Google's departure further weakens ALEC, which has come under attack because:
- It is tied to the Koch brothers;
- It is a lobbying group masquerading as a charity;
- It has an agenda of lowering wages, empowering corporations, eradicating public education, suppressing voting, exporting natural gas, looting the public treasury and privatizing everything that isn't nailed down.
- It operates in secrecy, buying lawmakers lavish vacations and access to corporate political contributors.
“Over the past two years, hundreds of thousands of Americans have signed petitions in order to ask that you take this step because of the role ALEC has played in subverting our democratic process,” the letter states. “The public knows that the ALEC operation—which brings state legislators and corporate lobbyists behind closed doors to discuss proposed legislation and share lavish dinners—threatens our democracy. The public is asking Google to stop participating in this scheme.”
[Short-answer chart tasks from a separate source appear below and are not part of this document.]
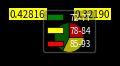

True or false: 85-93 accounts for 15% of the total.

False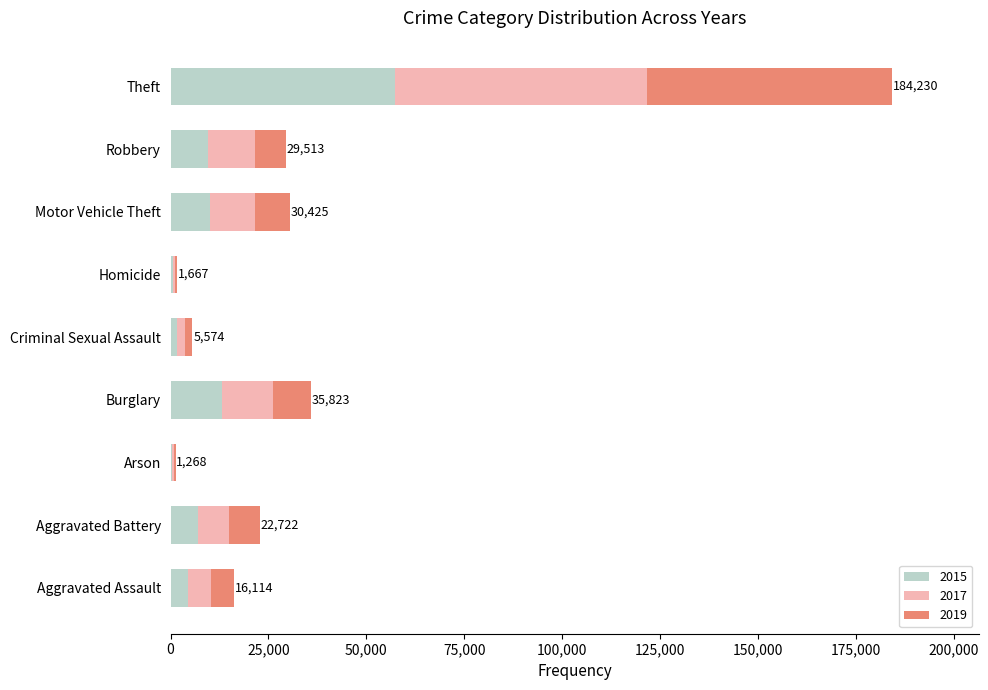

At which label does 2015 reach its peak?

Theft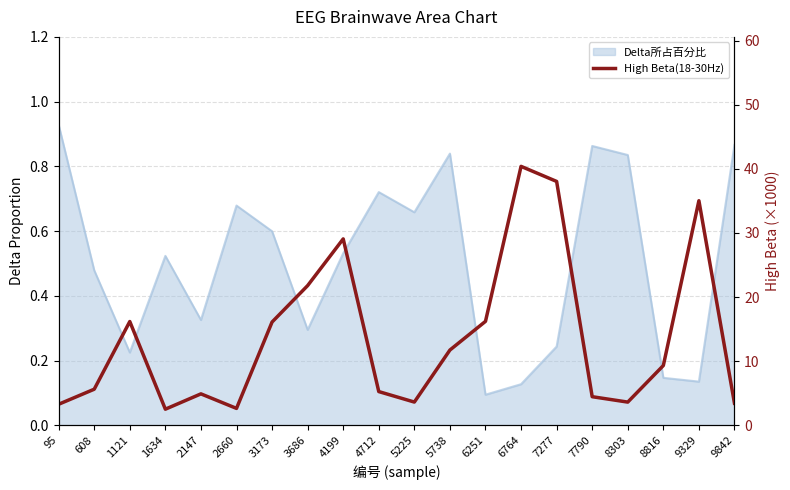

Where is the first local maximum?

1121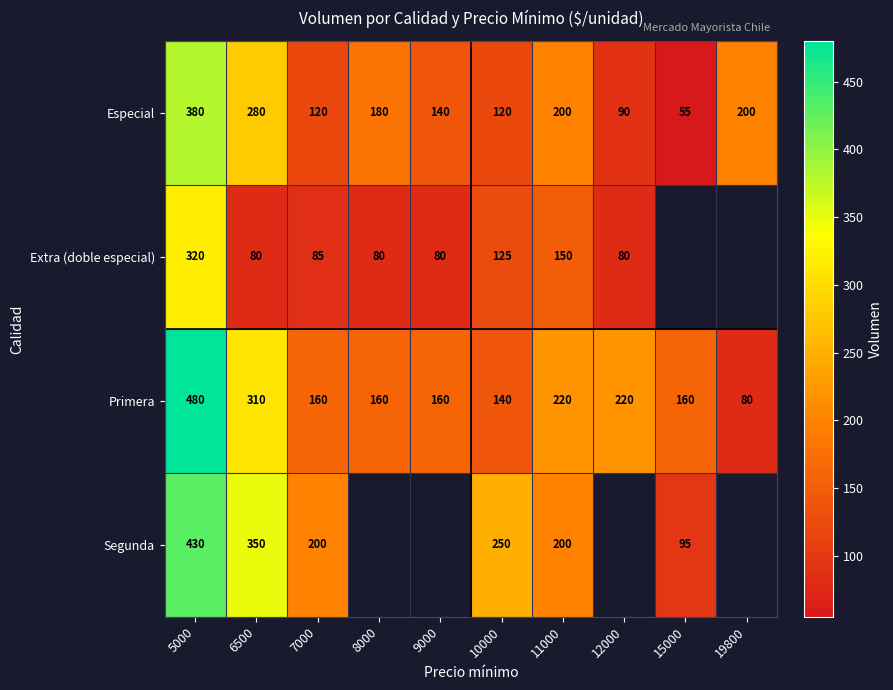

What is the difference between the second highest and second lowest values in the Especial series?

190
Over the past two years over 80 corporations and at least 400 state legislators have dropped their membership in ALEC due to its unpopular stances and increasingly tight relationship with right-wing dark money groups. ALEC has been called a “dating service” for politicians and corporate lobbyists and is known for pushing an extreme corporate agenda at the expense of the American people.(You can read the letter here.)
Schmidt made the announcement in response to a caller question on the Diane Rehm radio show. Here's what he said:
K: Um, I'm curious to know if Google is still supporting ALEC which is that fund, they're, um, lobbyists in DC that are funding climate change deniers.
E: Um, we funded them as part of a political [campaign---somewhat unintelligible] of something unrelated. I think the consensus within the company was that that was some sort of mistake and so we're trying to not do that in the future.